When the 18-year-old accused of a triple homicide Aug. 27 appeared in court for the first time, it was without the signature head bandage and prison-orange jumpsuit from the mugshot that began circulating shortly after his arrest.

Instead, he wore regular street clothes, the most noticeable of which was a green, canvas jacket. He stood stiff and attentive in Pittsylvania County Juvenile and Domestic Relations Court throughout the hearing. 

Moments before the hearing began — as the courtroom filled with reporters, court workers and others — Bernard nodded knowingly to a person in the back. 

Soon, Judge Brian Turpin asked whether any witnesses were present. The handful of spectators and court personnel there looked around expectantly. After no one answered, proceedings continued. 

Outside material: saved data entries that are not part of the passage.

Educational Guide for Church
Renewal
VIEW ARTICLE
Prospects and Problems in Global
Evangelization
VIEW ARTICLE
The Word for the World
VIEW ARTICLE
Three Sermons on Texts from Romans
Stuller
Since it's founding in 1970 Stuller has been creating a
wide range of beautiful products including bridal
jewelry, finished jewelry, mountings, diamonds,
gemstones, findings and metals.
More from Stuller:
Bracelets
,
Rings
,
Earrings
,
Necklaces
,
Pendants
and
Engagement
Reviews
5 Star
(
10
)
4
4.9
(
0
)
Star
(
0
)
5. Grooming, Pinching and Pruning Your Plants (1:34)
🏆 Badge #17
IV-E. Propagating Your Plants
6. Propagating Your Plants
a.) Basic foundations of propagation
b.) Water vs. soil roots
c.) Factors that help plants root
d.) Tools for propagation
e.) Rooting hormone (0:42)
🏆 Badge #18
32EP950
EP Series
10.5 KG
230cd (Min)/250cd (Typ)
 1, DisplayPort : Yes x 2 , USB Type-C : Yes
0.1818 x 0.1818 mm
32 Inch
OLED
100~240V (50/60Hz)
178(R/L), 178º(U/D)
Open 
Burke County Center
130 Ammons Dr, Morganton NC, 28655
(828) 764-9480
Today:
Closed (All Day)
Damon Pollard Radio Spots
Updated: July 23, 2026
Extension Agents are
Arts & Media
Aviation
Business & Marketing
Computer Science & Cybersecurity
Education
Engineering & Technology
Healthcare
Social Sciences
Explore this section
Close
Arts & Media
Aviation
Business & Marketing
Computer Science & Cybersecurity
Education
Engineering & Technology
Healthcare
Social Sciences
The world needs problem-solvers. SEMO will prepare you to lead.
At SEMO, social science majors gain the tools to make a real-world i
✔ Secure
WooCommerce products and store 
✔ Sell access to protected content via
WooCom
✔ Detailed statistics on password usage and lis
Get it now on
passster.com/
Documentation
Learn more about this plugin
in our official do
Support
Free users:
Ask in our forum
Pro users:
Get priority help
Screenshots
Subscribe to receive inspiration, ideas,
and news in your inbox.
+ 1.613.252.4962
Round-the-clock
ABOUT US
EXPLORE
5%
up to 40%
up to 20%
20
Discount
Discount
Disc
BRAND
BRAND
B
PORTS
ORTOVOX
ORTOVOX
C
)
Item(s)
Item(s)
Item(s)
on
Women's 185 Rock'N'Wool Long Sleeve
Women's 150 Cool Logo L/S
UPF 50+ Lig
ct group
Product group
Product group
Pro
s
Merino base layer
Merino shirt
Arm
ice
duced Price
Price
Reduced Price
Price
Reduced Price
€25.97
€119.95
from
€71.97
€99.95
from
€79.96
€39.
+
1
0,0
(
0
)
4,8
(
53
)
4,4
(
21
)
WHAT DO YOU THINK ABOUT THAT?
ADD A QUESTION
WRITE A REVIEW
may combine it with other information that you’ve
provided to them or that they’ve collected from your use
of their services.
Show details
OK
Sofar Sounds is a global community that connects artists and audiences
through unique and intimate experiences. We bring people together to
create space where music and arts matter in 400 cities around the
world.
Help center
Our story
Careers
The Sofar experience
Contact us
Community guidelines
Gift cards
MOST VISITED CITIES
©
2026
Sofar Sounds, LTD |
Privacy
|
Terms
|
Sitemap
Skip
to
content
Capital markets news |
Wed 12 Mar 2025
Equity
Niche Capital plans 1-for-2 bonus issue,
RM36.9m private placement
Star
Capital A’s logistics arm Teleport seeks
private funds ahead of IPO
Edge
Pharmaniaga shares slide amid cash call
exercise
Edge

Turpin read the charges: three counts of first-degree murder and three counts of use of a firearm in the commission of a homicide. Bernard is accused of killing his mother, Joan Bernard, 62; his sister, Emily Bernard Bivens, 25; and her 14-month-old son, Cullen Micah Bivens, at the Bernard family's home in Keeling.

Emily Bernard Bivens is the wife of minor-league baseball player Blake Bivens and Cullen Micah Bivens is his son.

"Do you understand these charges?," Turpin said, turning to look at Bernard.

"Yes sir," the teenager replied, in a low, soft, tone of voice. Turpin continued with his questions, asking if Bernard would collaborate with his appointed counsel, James Martin. "Yes sir," he answered again. 

Once the questioning ended, Turpin scheduled the preliminary hearing for 9 a.m Nov. 6.

Initially, Turpin suggested an earlier date, but changed it due to a scheduling conflict raised by county Pittsylvania County Commonwealth's Attorney Brian Haskins.

"I have another trial on that day," said Haskins. "I want to give this case my full attention."

Martin stood up, light reflecting off his glasses. "We have filed a motion for a competence and sanity evaluation," he said, reading the words off a piece of paper on the table in front of him.

The evaluation is to be completed by Oct. 31, according to the order signed by Turpin.

Moments later, Bernard was handed a notice of his next hearing date to sign. A bailiff held out a blue fountain pen, making sure the tip was pointed away from him as Bernard took it. The teen leaned in close to the document on the table, his eyes just above the top of the pen and inching closer to it as he scrawled his name. That's when the group of bailiffs circling him stepped closer, appearing to relax only when Bernard handed back the pen.

With the arraignment over, Bernard stood up to be ushered out of court. He looked again to the back of the courtroom, made one last nod of acknowledgement to someone, and left.